Host family residences are simple and clean. Generally, our host families are respected members of their communities and they live in well-off neighborhoods. Most of our host families are experienced with hosting international interns. Rooms may be shared with another same gender intern. Bathrooms are shared with the family. Toilets are ‘Western style’, yet often there is not always hot running water. Throughout the internship project, our local staff stays in contact with interns either with face-to-face visits or via email/telephone. With longer placements, we visit our interns every two weeks (when possible) and interns are always welcome at the local office. If project placement is local, we request that interns stop by the office once a week to keep us posted on how they are doing with their home stay and project. If project placement is very far, then our local staff members maintain communication by either email and/or phone.

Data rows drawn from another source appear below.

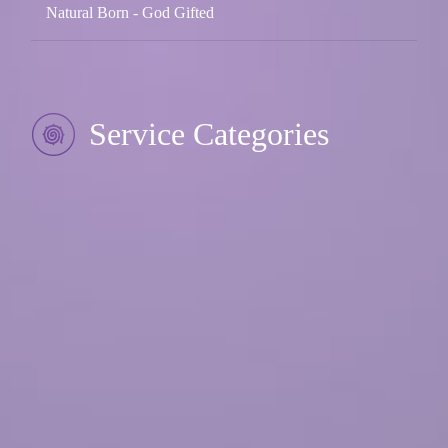
Natural Born - God Gifted
Service Categories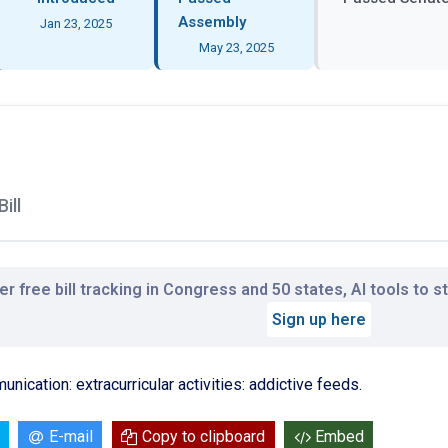
Assembly
Jan 23, 2025
May 23, 2025
ill
r free bill tracking in Congress and 50 states, AI tools to 
Sign up here
nication: extracurricular activities: addictive feeds.
E-mail
Copy to clipboard
Embed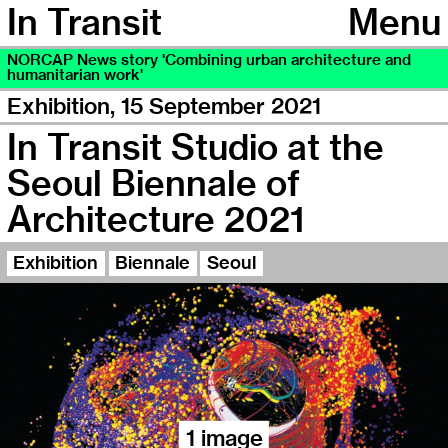
In Transit
Menu
NORCAP News story 'Combining urban architecture and
humanitarian work'
Exhibition,
15 September 2021
In Transit Studio at the
Seoul Biennale of
Architecture 2021
Exhibition
Biennale
Seoul
1 image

Interns have free time for the duration of their internship project, weekends and the Language and Culture program. While IFRE does not arrange activities during this time off, our local staff, members and coordinators can provide priceless assistance in making appropriate arrangements for travel in Mexico. It’s the time for self discovery and learning. Our IFRE local coordinators/staff are available to give you free advice, travel tips and helps to book your travel.

Interns for the orphanage project will be located in the town of Manzanillo, which is quite famous for its crescent shaped, pristine beaches. Interns can go around the beaches and to Bahía de Manzanillo and Bahía de Santiago that are located nearby. Interns for the ‘Special Children Project’ are placed in the towns of Barra de Navidad or Melaque. They can swim in nearby beach, surf, boogie board, cycling, horse ride, fish and snorkel during days off internship.